We often get dogs who seem anxious. Maybe it’s their first time at camp. Maybe that’s just their temperament. When we talk about the dogs with people who don’t work here, we often end up discussing the size, age, breed, and other external characteristics but for those of us who have to work with the dog, the psychology of a given dog is far more important than anything discernable from a quick glance.
Dogs who have a limited social experience with other dogs seem to fall into the “nervous” category initially.
This internal over external metric makes sense when you think about humans. Over the course of a whole life, external characteristic matter but how you act (your pattern of behavior) is going to be pretty significant to your friends and family, the people in close proximity to you.
When we try to work around anxiety, ameliorate the condition, and help the dog feel comfortable, there can be no clock involved really except for the schedule the dog sets. You can’t pay a trainer to show up and fix the problem I don’t think. Mostly what we have to do is observe, wait, and try a few tricks.
One key trick is another dog, Joe Cool Dog. Dogs are TREMENDOUSLY susceptible to the emotions and moods of other dogs around them. Again, this is pretty similar to people. Two anxious dogs together are not twice as anxious they are 1000 times more anxious than they would be apart. A group of dogs, like a single dog, can be frightened or aggressive or affectionate or relaxed. So, if you can get a nervous dog with Joe Cool dog and let them chill like a snowman for a bit, next thing you know the nervous dog is mellowing out. Maybe he doesn’t come when you call him, but Joe Cool does, and Nervous Nellie wants to be with Joe, so, same thing.

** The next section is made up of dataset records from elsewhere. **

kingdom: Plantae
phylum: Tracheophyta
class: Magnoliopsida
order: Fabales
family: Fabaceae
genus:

Another trick is to avoid eye contact. There are not a lot of animals that like you to look in their eyes. Dog, you can. But a nervous dog, like a wild animal, will absolutely perceive eye contact as a threat. Get low. If you stand up, you look big. You should try to appear as small as possible to Nervous Nellie. Offer your hand from behind. If she seems a bit calmer, she might touch your hand from behind and you might be able to give her a quick pet on the head behind your back without looking at her at all.
Sit around and do nothing. Let her come to you. Offer Nellie a small space where she can hide. Don’t change her surroundings more than necessary. She might prefer someone else. Don’t take it personally!
I don’t blame dogs for being nervous in a new place. I mean, what the hell is going on here???? It’s normal, it’s fine, she’ll come around.
There is more to it than what I have posted here, but this is a little hint of my Nervous Nellie approach.